Your objective
Return the lines of the data exactly as they appear, starting at the line containing "EINSATZBILDER" and ending at the line containing "Vinculación con el Medio", with both of those lines included. Leave the pictures out of your answer.

Entries drawn from a collection:

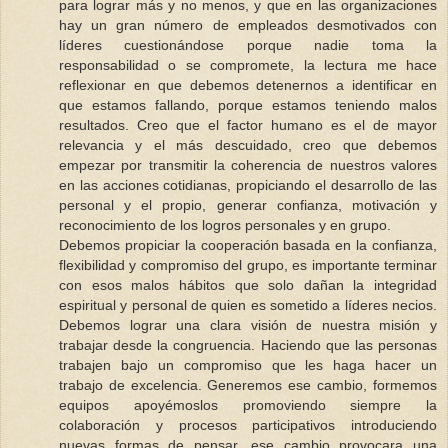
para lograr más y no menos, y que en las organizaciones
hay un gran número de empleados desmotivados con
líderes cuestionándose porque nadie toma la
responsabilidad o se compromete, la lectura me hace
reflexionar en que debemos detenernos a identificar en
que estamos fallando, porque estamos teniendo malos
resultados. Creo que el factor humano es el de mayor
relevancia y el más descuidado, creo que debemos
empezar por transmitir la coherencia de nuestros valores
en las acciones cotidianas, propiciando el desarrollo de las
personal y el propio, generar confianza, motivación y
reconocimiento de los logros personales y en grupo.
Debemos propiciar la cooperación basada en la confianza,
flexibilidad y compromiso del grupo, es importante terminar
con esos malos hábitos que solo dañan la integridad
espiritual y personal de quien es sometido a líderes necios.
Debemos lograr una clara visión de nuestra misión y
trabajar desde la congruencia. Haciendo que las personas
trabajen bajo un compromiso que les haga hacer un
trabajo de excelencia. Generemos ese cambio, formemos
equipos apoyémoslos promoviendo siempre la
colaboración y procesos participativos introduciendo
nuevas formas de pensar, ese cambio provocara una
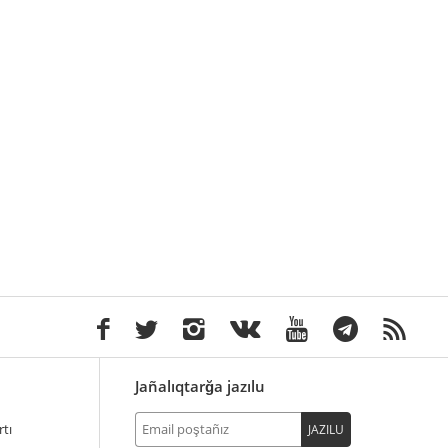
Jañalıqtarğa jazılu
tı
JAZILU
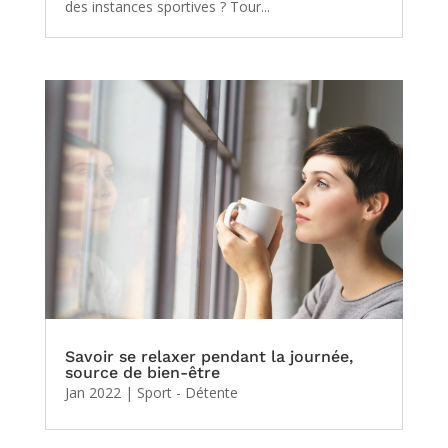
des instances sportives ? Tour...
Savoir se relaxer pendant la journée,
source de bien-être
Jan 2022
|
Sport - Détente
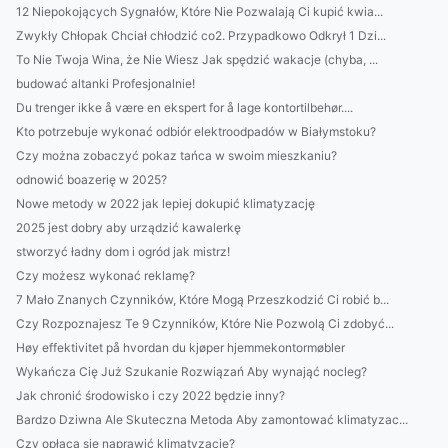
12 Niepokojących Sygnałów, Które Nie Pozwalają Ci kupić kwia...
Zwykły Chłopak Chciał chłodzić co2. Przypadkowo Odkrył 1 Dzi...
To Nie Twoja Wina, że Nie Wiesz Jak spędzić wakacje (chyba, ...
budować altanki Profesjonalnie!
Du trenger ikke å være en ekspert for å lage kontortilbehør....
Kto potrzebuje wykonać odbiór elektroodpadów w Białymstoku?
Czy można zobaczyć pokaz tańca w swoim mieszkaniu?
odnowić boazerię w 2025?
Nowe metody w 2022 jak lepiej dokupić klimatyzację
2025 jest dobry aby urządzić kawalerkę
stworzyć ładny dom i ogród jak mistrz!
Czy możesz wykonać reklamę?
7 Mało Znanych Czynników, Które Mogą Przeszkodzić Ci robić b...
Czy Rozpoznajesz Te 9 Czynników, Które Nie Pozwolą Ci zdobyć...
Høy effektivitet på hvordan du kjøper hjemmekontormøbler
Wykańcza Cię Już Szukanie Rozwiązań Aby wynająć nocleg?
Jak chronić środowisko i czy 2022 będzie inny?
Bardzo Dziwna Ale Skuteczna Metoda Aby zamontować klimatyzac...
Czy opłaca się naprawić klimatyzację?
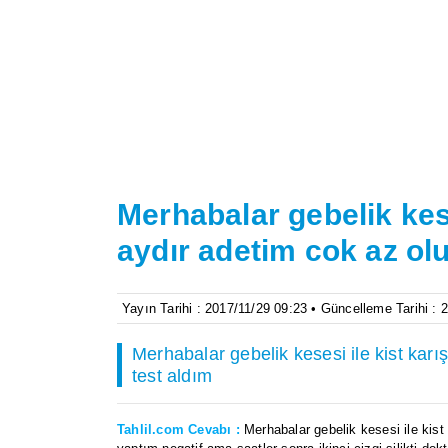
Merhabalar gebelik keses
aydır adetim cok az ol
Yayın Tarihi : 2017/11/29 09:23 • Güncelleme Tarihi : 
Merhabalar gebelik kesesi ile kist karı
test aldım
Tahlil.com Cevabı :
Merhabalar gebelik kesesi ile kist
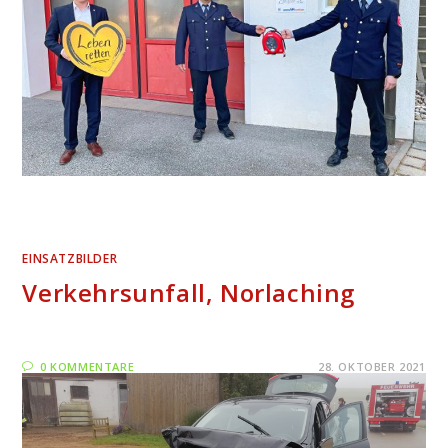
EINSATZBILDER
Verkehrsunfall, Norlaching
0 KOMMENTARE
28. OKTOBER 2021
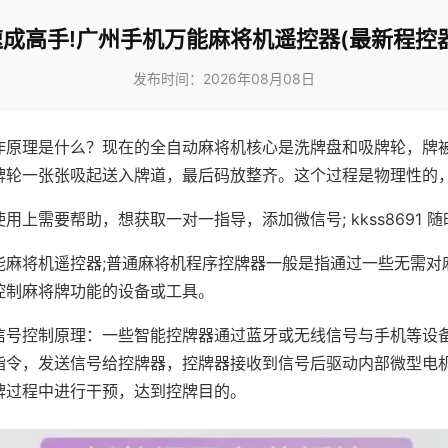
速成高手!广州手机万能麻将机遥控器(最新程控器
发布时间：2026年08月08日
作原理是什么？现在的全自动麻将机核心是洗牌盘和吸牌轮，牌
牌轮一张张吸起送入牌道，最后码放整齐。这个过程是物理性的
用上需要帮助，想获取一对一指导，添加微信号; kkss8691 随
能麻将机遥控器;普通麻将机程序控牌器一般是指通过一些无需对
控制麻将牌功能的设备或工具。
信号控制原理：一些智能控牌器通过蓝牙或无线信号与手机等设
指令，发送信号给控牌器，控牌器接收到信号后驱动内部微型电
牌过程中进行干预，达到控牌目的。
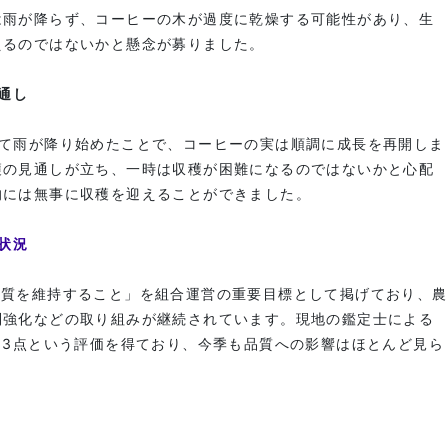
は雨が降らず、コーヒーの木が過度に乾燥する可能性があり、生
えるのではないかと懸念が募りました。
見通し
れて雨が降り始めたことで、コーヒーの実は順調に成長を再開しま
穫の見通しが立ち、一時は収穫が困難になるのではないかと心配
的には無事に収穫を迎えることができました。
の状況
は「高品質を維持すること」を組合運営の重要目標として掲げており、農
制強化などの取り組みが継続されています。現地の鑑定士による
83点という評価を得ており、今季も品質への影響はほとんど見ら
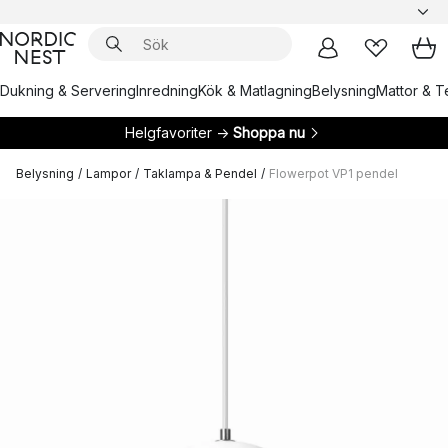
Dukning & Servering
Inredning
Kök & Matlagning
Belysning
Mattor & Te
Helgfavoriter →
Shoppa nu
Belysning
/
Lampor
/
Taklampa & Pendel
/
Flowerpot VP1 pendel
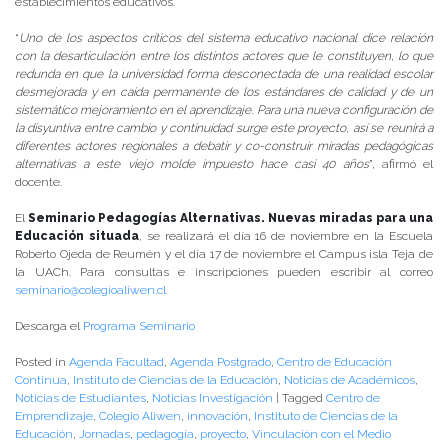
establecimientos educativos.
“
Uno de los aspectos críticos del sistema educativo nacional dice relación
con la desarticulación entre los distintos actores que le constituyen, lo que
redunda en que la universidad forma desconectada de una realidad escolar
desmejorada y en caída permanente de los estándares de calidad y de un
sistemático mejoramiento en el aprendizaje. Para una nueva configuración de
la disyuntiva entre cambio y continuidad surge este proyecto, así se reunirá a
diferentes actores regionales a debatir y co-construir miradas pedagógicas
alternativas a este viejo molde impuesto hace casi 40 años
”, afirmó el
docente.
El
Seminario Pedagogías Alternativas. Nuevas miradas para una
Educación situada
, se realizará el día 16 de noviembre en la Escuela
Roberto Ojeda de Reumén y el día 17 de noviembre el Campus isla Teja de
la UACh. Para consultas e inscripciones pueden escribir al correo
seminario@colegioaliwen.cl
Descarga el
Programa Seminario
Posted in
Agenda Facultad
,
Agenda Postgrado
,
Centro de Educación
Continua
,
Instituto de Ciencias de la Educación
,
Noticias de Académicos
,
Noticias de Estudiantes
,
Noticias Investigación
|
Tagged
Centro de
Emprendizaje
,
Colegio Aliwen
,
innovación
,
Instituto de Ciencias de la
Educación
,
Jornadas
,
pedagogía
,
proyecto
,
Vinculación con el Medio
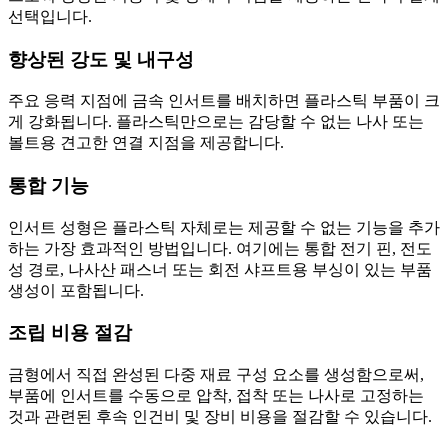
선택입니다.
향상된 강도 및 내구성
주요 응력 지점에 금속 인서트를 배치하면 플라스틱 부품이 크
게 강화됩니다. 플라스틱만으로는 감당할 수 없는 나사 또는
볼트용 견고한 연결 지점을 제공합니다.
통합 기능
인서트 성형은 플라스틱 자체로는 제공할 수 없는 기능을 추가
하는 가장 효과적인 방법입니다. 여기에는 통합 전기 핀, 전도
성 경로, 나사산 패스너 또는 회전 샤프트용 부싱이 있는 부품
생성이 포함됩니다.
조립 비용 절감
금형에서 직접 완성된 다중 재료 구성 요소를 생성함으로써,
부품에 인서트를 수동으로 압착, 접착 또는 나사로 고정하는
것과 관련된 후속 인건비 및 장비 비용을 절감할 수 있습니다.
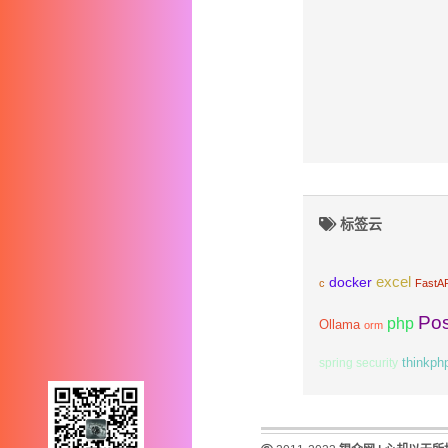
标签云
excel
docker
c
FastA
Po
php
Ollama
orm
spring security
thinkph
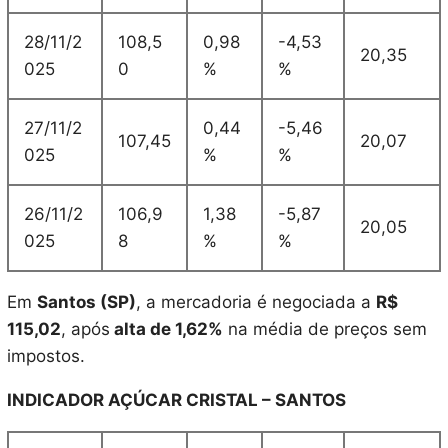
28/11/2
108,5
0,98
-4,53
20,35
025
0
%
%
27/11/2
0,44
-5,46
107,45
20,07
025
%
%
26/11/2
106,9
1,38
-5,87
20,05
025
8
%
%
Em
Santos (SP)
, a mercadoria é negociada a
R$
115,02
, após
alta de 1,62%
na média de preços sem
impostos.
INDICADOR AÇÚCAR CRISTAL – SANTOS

Solution for this problem
EINSATZBILDER
Verkehrsunfall, Norlaching
0 KOMMENTARE
28. OKTOBER 2021
速成高手!广州手机万能麻将机遥控器(最新程控器
发布时间：2026年08月08日
作原理是什么？现在的全自动麻将机核心是洗牌盘和吸牌轮，牌
牌轮一张张吸起送入牌道，最后码放整齐。这个过程是物理性的
用上需要帮助，想获取一对一指导，添加微信号; kkss8691 随
能麻将机遥控器;普通麻将机程序控牌器一般是指通过一些无需对
控制麻将牌功能的设备或工具。
信号控制原理：一些智能控牌器通过蓝牙或无线信号与手机等设
指令，发送信号给控牌器，控牌器接收到信号后驱动内部微型电
牌过程中进行干预，达到控牌目的。
は雨が降らず、コーヒーの木が過度に乾燥する可能性があり、生
えるのではないかと懸念が募りました。
見通し
れて雨が降り始めたことで、コーヒーの実は順調に成長を再開しま
穫の見通しが立ち、一時は収穫が困難になるのではないかと心配
的には無事に収穫を迎えることができました。
の状況
は「高品質を維持すること」を組合運営の重要目標として掲げており、農
制強化などの取り組みが継続されています。現地の鑑定士による
83点という評価を得ており、今季も品質への影響はほとんど見ら
Dukning & Servering
Inredning
Kök & Matlagning
Belysning
Mattor & Te
Helgfavoriter →
Shoppa nu
Belysning
/
Lampor
/
Taklampa & Pendel
/
Flowerpot VP1 pendel
establecimientos educativos.
“
Uno de los aspectos críticos del sistema educativo nacional dice relación
con la desarticulación entre los distintos actores que le constituyen, lo que
redunda en que la universidad forma desconectada de una realidad escolar
desmejorada y en caída permanente de los estándares de calidad y de un
sistemático mejoramiento en el aprendizaje. Para una nueva configuración de
la disyuntiva entre cambio y continuidad surge este proyecto, así se reunirá a
diferentes actores regionales a debatir y co-construir miradas pedagógicas
alternativas a este viejo molde impuesto hace casi 40 años
”, afirmó el
docente.
El
Seminario Pedagogías Alternativas. Nuevas miradas para una
Educación situada
, se realizará el día 16 de noviembre en la Escuela
Roberto Ojeda de Reumén y el día 17 de noviembre el Campus isla Teja de
la UACh. Para consultas e inscripciones pueden escribir al correo
seminario@colegioaliwen.cl
Descarga el
Programa Seminario
Posted in
Agenda Facultad
,
Agenda Postgrado
,
Centro de Educación
Continua
,
Instituto de Ciencias de la Educación
,
Noticias de Académicos
,
Noticias de Estudiantes
,
Noticias Investigación
|
Tagged
Centro de
Emprendizaje
,
Colegio Aliwen
,
innovación
,
Instituto de Ciencias de la
Educación
,
Jornadas
,
pedagogía
,
proyecto
,
Vinculación con el Medio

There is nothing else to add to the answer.